Mayor Suzette Cavadas unveiled the program during her reorganization address in January. The township is to bestow certifications to independently run social media forums after administrators complete the new program.
“The fact is that suicide rates among middle school students is on the rise because of bullying, social and academic pressures, and fear and uncertainty about the dangerous world we live in,” Cavadas said in a Feb. 20 statement. “It’s our job as parents to not only take a stand against bullying in all forms, but to also set an example with our own behaviors.”
In return for obtaining the certification, forum administrators will have a direct line of communication with township officials to answer questions and communicate with residents about their concerns.

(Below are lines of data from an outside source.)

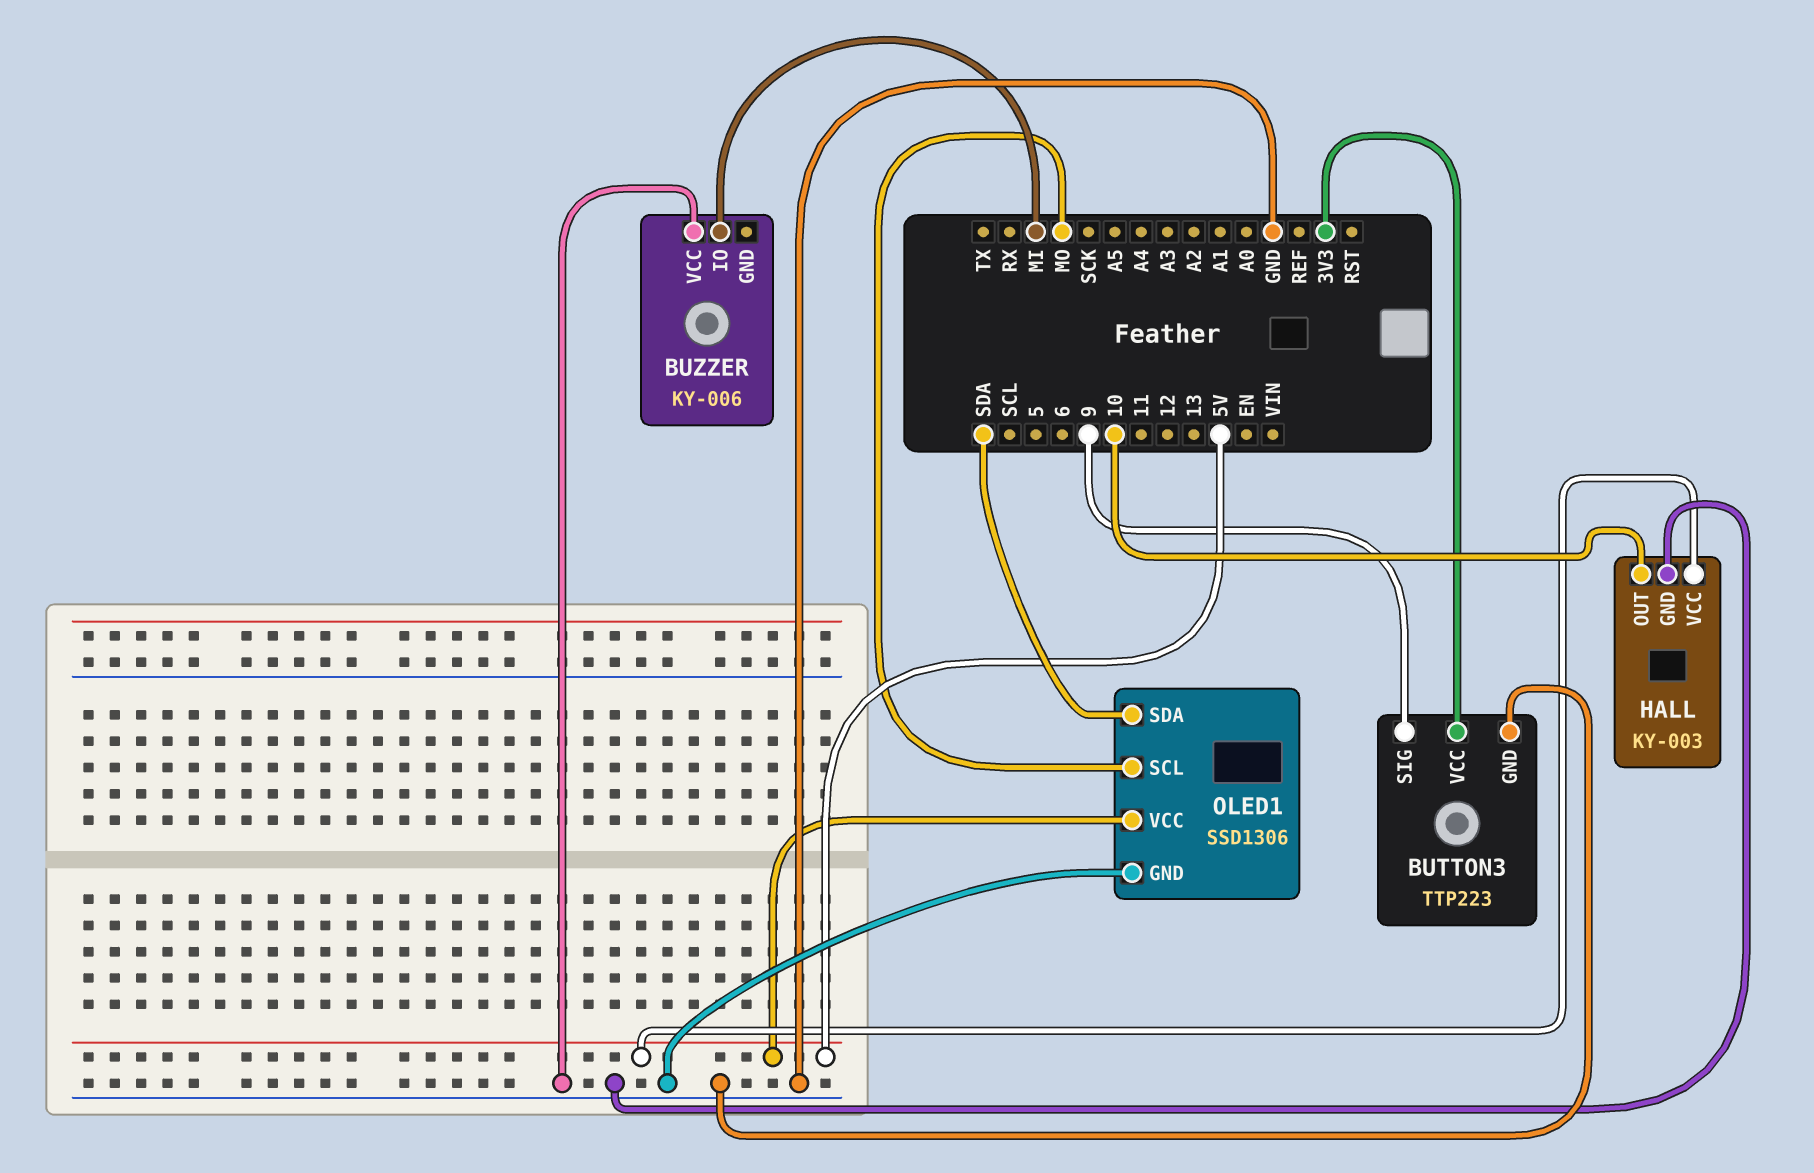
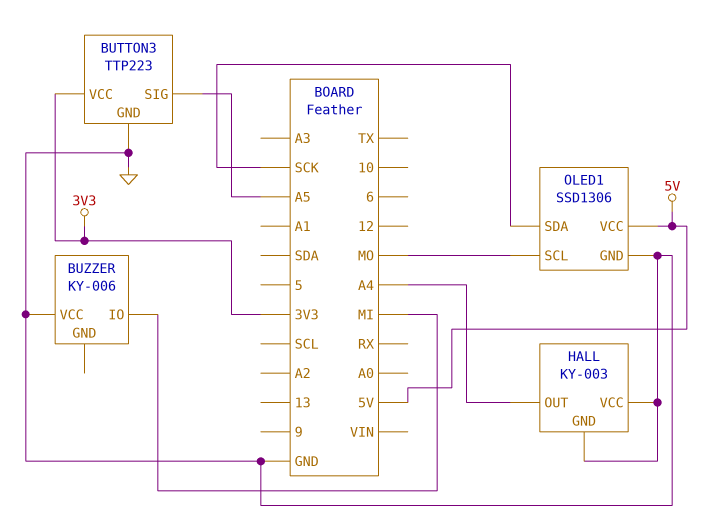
BUTTON3 pin SIG: 9 -> A5
HALL pin OUT: 10 -> A4
HALL pin VCC: 5V -> GND
OLED1 pin SDA: SDA -> SCK

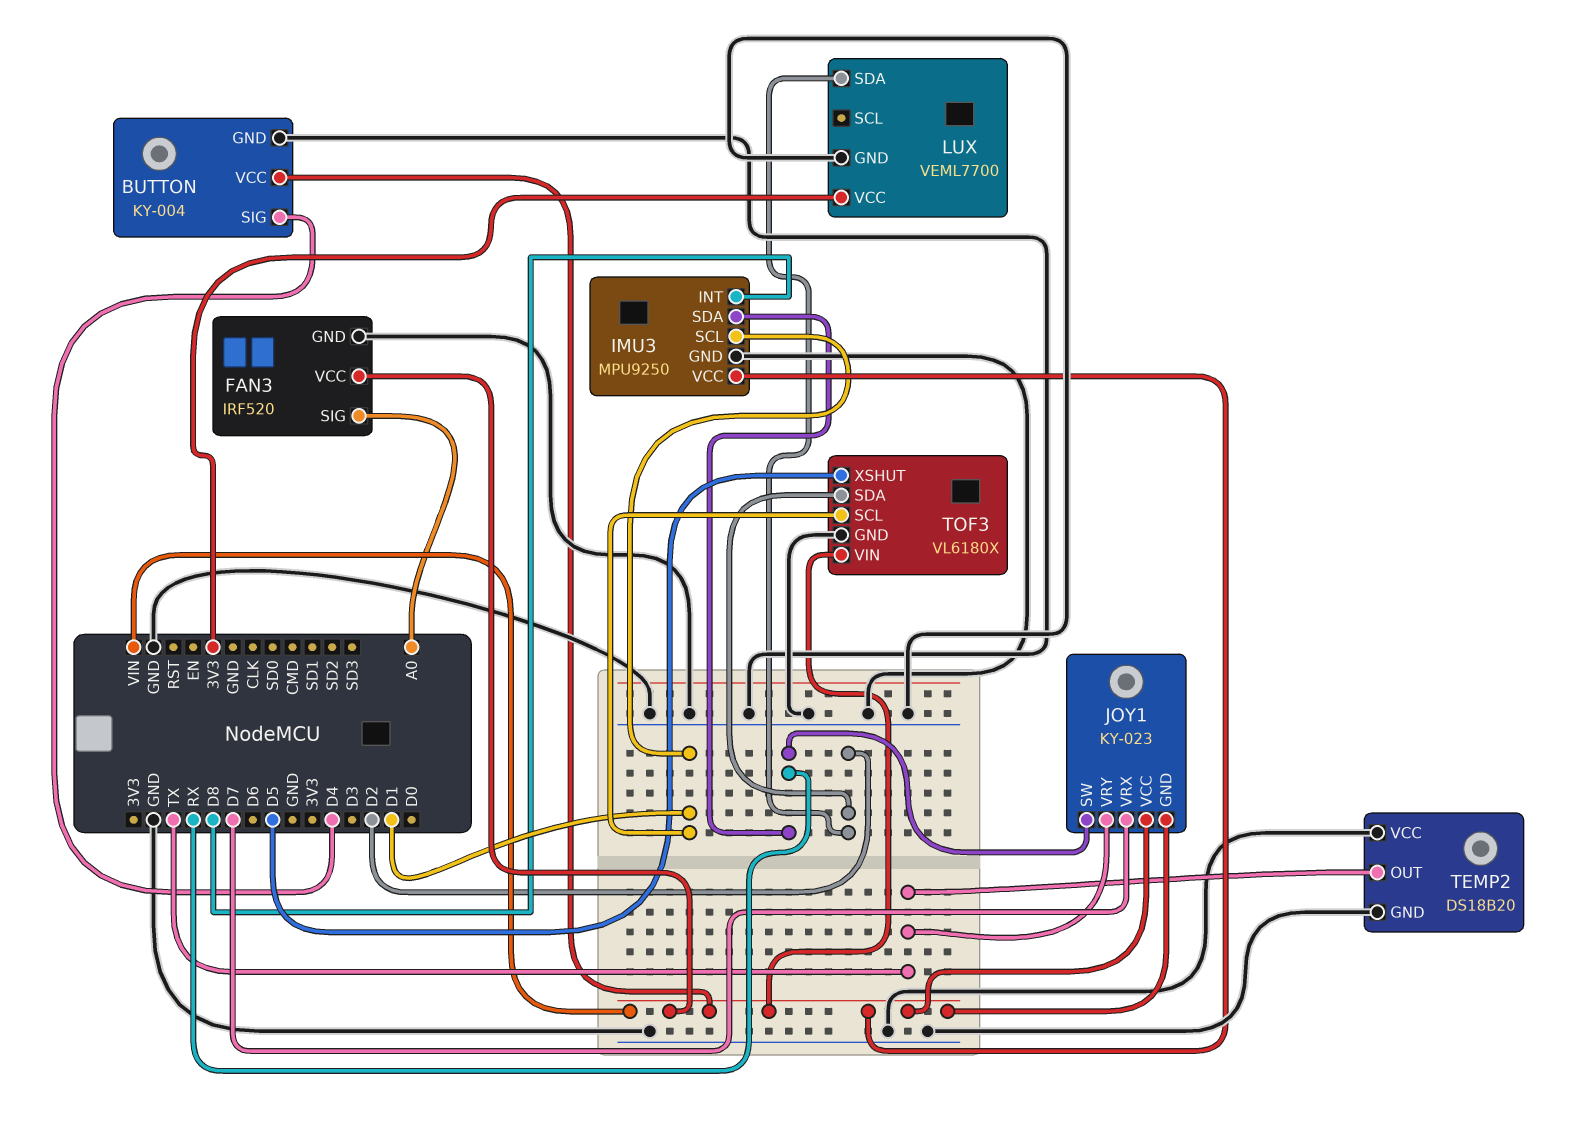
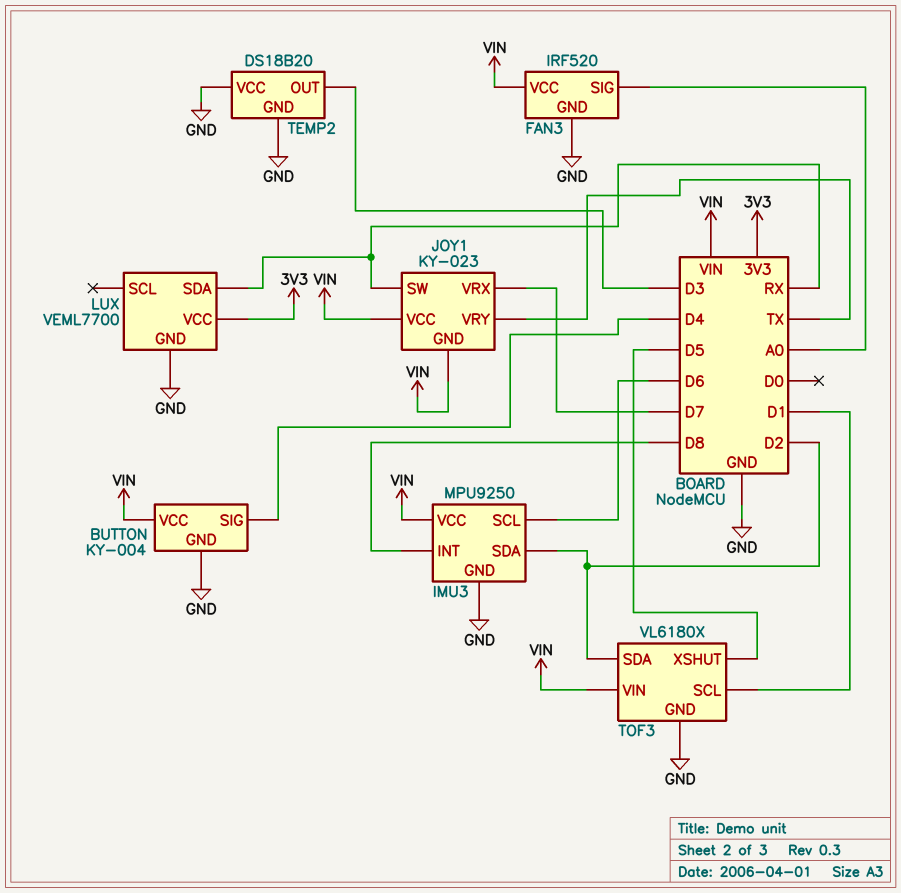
IMU3 pin SCL: D1 -> D6
IMU3 pin SDA: RX -> D2
LUX pin SDA: D2 -> RX
TEMP2 pin OUT: TX -> D3

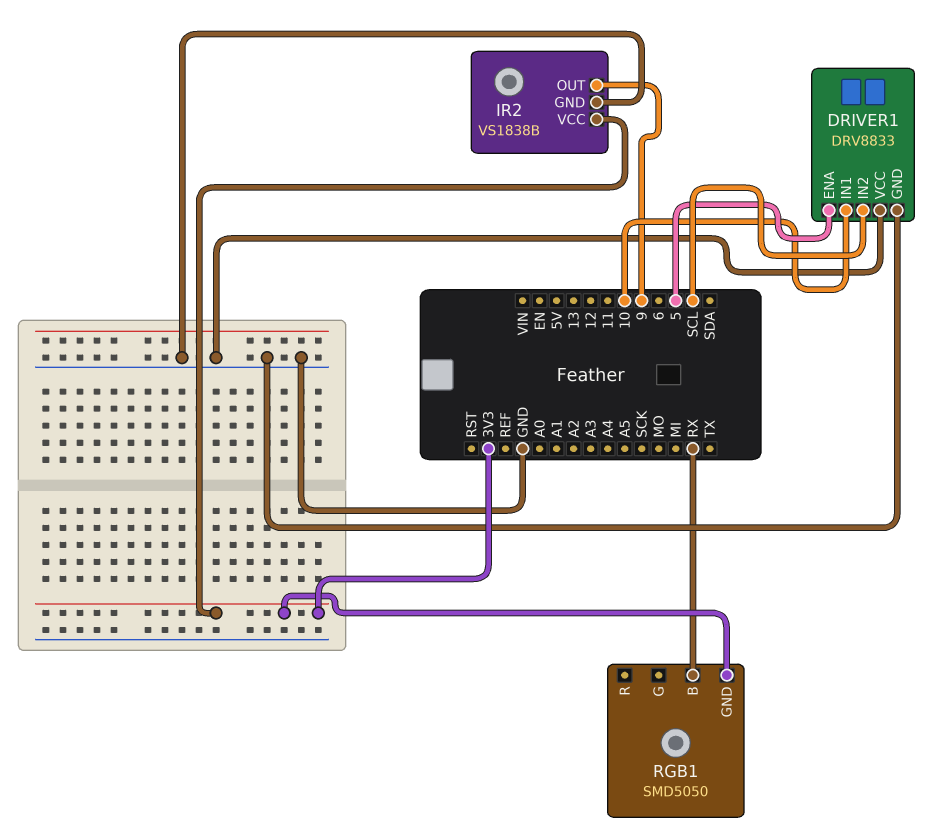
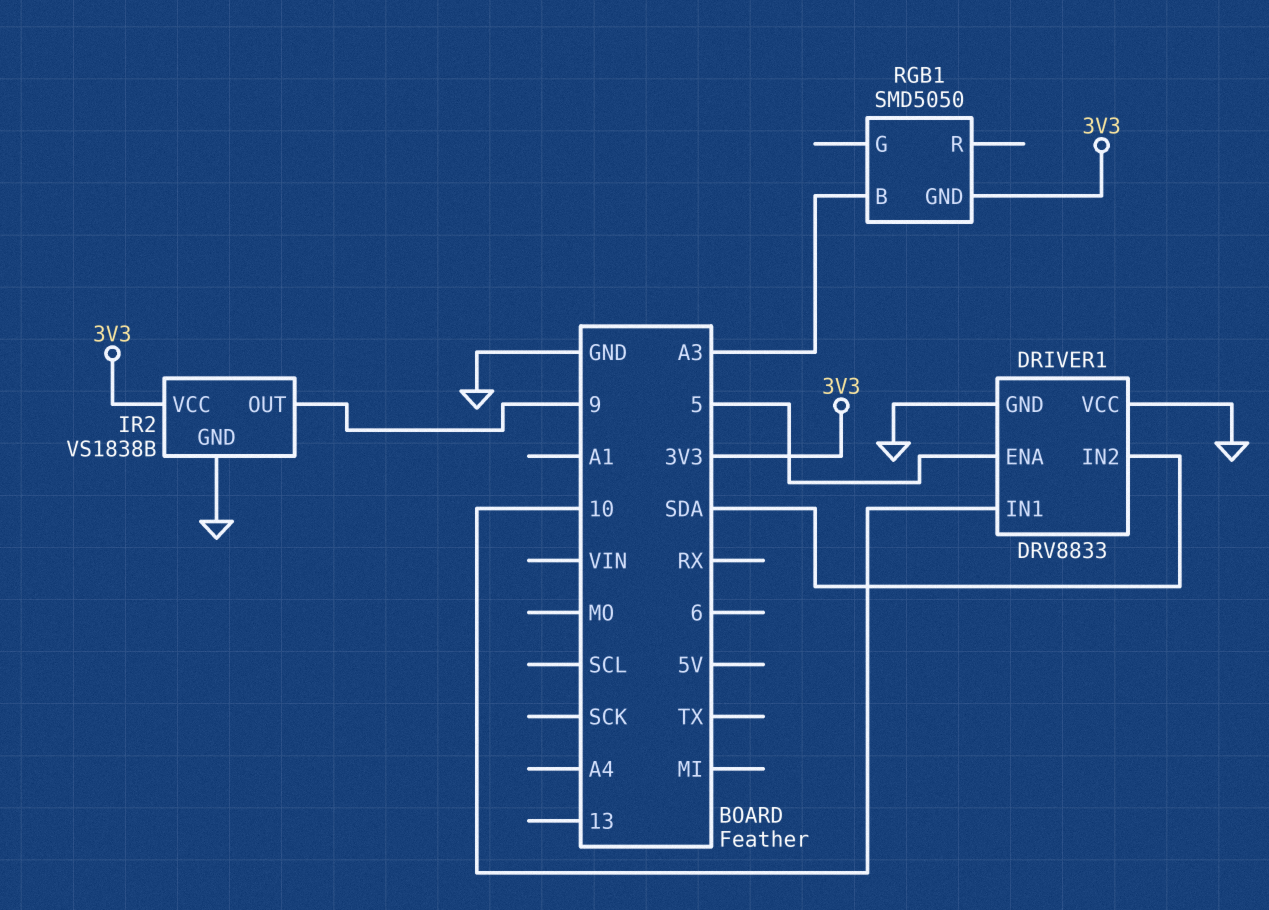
DRIVER1 pin IN2: SCL -> SDA
RGB1 pin B: RX -> A3

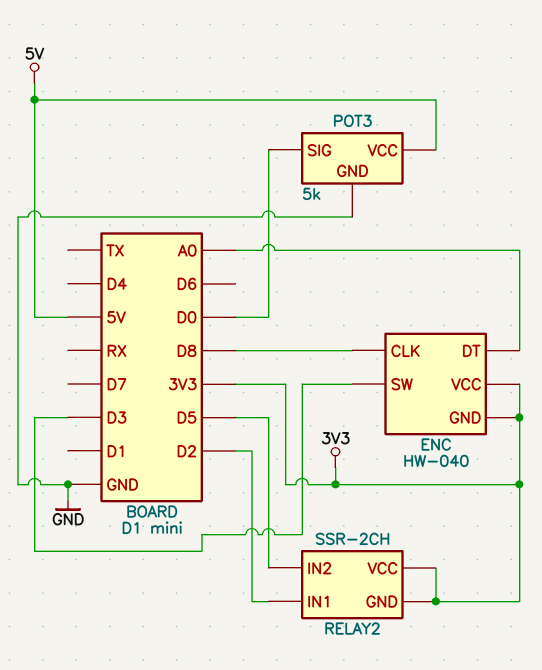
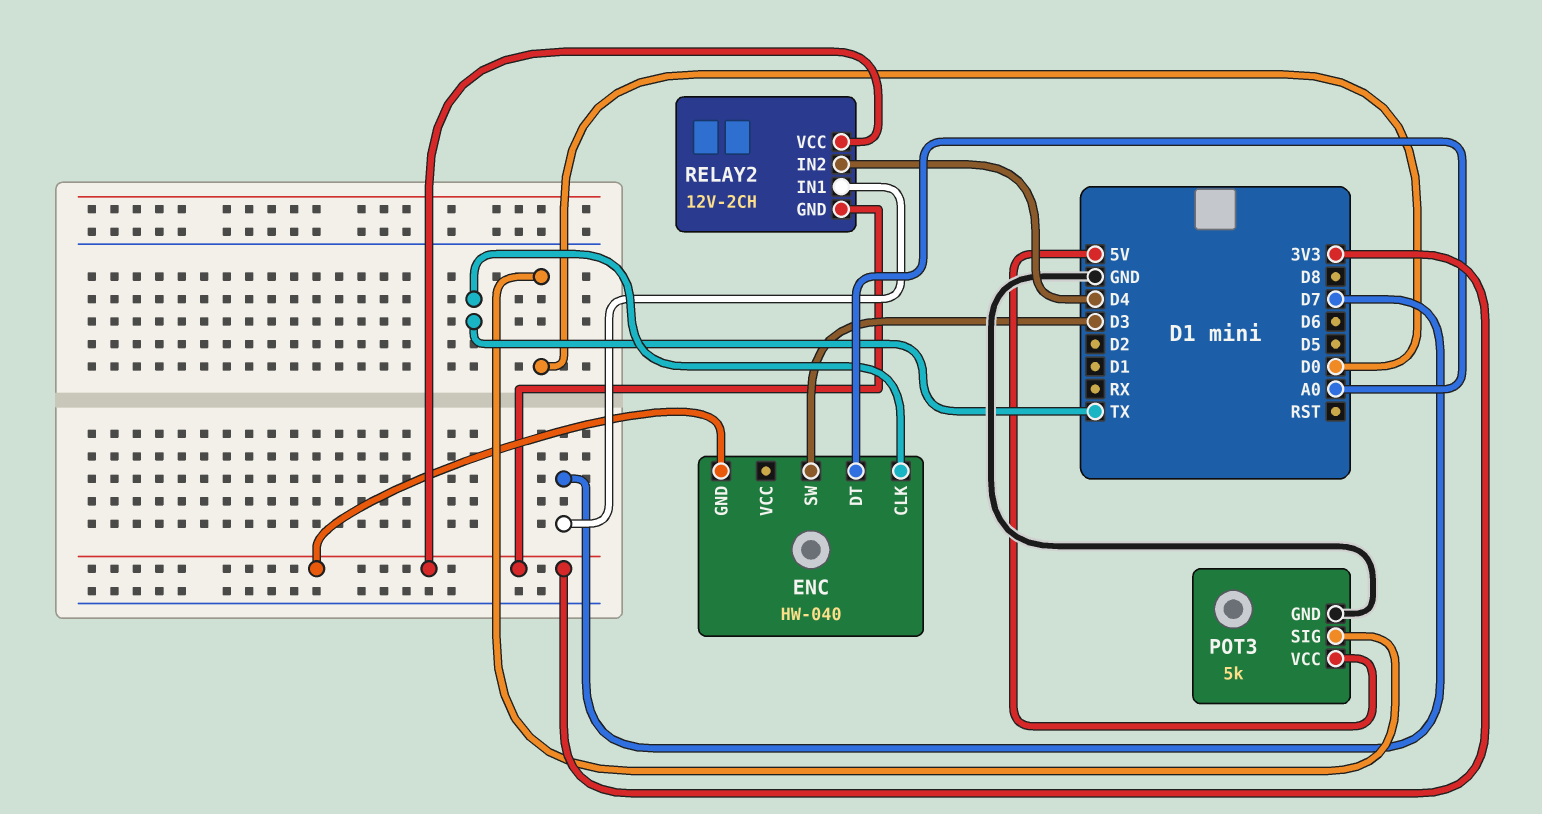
ENC pin CLK: D8 -> TX
ENC pin VCC: 3V3 -> none
RELAY2: SSR-2CH -> 12V-2CH
RELAY2 pin IN1: D2 -> D7
RELAY2 pin IN2: D5 -> D4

The education session on understanding cyberbullying was set to include a screening of “Cyberbullies, a Killer Network,” and presentations by Dawn Correia, a special state investigator and an acting Union County detective. Jill Hall, a student assistance counselor in the local school district, was also slated to be on hand.
The educational session is the first part of the township’s program. After attending the session, a forum’s administrator will then have to go through the certification process. Township spokesperson Natalie Pineiro previously said that process would include adhering to a set of guidelines that prohibit harassment, taunting, exclusion or participating in insulting or hostile exchanges.
When first announced, the program was still in its development stages. Since then, Pineiro has created a Facebook account in order to distribute information to groups that have been certified.
“As part of the program, the township wants to connect with the residents and it was very difficult to do so from our standard township page,” Pineiro said in a Feb. 20 phone interview. “A lot of people don’t really engage in that page in the way that they do” in other forums.
She compared the creation of the new account to a “customer service mechanism.” For example, if a person posts a question about garbage collection times, the public information officer’s account could quickly answer it. To streamline this, Pineiro encouraged those in certified groups to tag her professional account, at facebook.com/natalie.pineiro.7587, in posts with township-related questions.
The township’s program sparked outcry from members of at least one Facebook group, The Union, NJ Residents Forum, which has more 13,000 members. One of this group’s administrators is Jason Krychiw, who recently made an unsuccessful bid as an independent for the Union Township Committee.
Krychiw was at first skeptical of the program, although open to the idea behind it. He questioned if the township would consider criticism of a township policy to be of a violation of the bullying policy. Krychiw told LocalSource on Feb. 21 that he would attend the educational session, but was still considering the certification portion.
“It’s kind of ‘wait and see,” he said, referring to obtaining the certification. “I just kind of want to see the specifics just because the bullet points have changed. Right now they’re just kind of generic.”
The free March 1 kick-off event was designed to be open to all residents and their families and is the first of quarterly panels planned to be held year-round for those interested in obtaining the township certification.